Both approaches need the same lookup (of local specialisations of the RoleType). While compile time contextualisation is not quite clear, run time contextualisation is conceptually simple.
Bind
The bind operator:
bind <binding> to RoleType [in <contextExpression>]
needs to be handled just like the create role operator. It, too, creates a role instance.
Unbind
The unbind operator:
unbind <filler> [from RoleType]
works by clearing those roles filled by filler that have type RoleType. However, no roles will be cleared that have RoleType as a supertype (an aspect of their type). In terms of our example: if the instruction is to unbind from Drivers, no Pilot roles will lose their filler. In compile time, we should replace RoleType with the specialised role type to contextualise the action. Again, if multiple role types are specialised, we’d have to duplicate the statement for each of them.
However, we can handle it in runtime, too, relying on the alias administration in the filler role instances described above for the filled role step. Each time we fill a Pilot role instance with some role instance R, we’d have to record on R that Pilot is an alias for Driver. Then, when unbind is carried out, we look up Driver in the alias administration of R, find Pilot, then read from R what role instances are recorded as filled under the key Pilot. Finally, we’d clear the filler from those instances.
Create context
The create operator can also be used in conjunction with the context keyword:
create context ContextType bound to RoleType in <contextExpression>
The RoleType must be contextualised just like in the create role situation. The ContextType must be replaced, too: by the type of context that may be bound to the substitution of RoleType.

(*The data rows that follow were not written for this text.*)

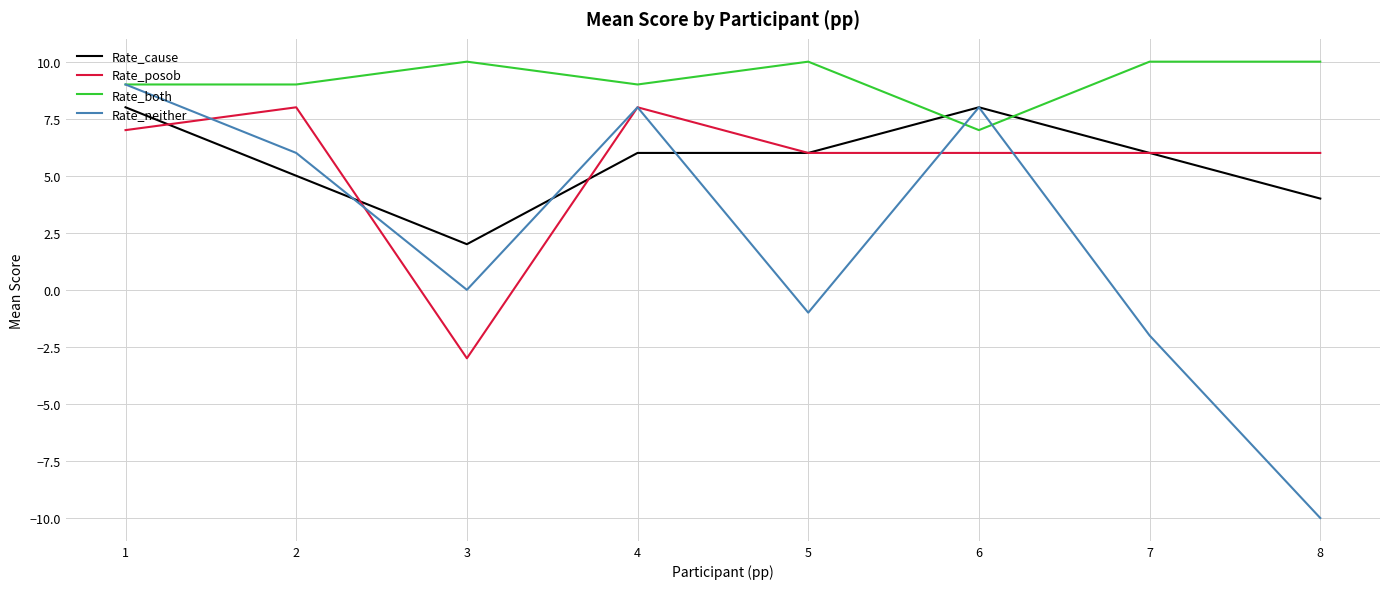

True or false: Rate_posob has more than 0 interior local peaks.

True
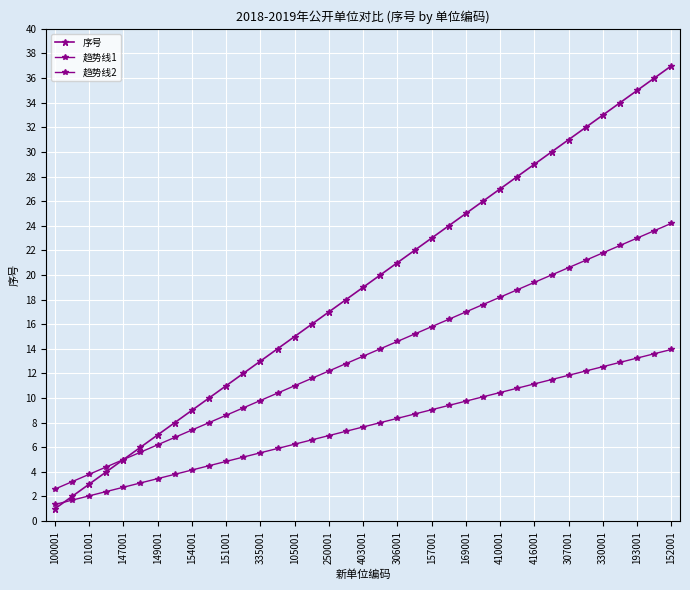

True or false: 趋势线1 and 趋势线2 cross at least once.

False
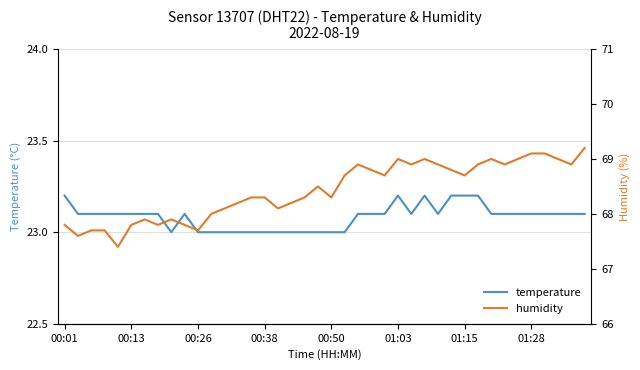

At which category is the sum across all series the highest?

39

To extend our Meeting and MedicalAppointment example, let’s assume there is a Calendar context with a role Meetings that holds contexts of type Meeting. And let’s assume that Calendar is added as an aspect to HospitalCalendar, with a role HospitalMeetings that has aspect Meetings. It, however, restricts its fillers to MedicalAppointment. Now, some user in HospitalCalendar with an aspect role that is allowed to create Meetings, should create an HospitalMeetings role instance rather than a Meetings instance. And it should fill it with a MedicalAppointment, instead of a Meeting. To accomplish this, the runtime first finds that HospitalMeetings is the local substitution for Meetings and then discovers MedicalAppointment as its filler restriction, being a specialisation of Meeting.
Create_ context
The create_ operator is a variant of the create operator, in that it omits the RoleType to create and instead retrieves an existing role instance that should be filled with a new context:
create_ context ContextType bound to <roleExpression>
Looking up the ContextType goes exactly in the same way as with create.
10.3.5.3. Wrapping up: contextualising Actions
Compile time contextualisation of actions requires a major refactoring. In contrast, run time contextualisation requires just part of the mechanisms that are required for compile time contextualisation (the lookup of type substitutions for statements with the operators create, create_, bind and unbind.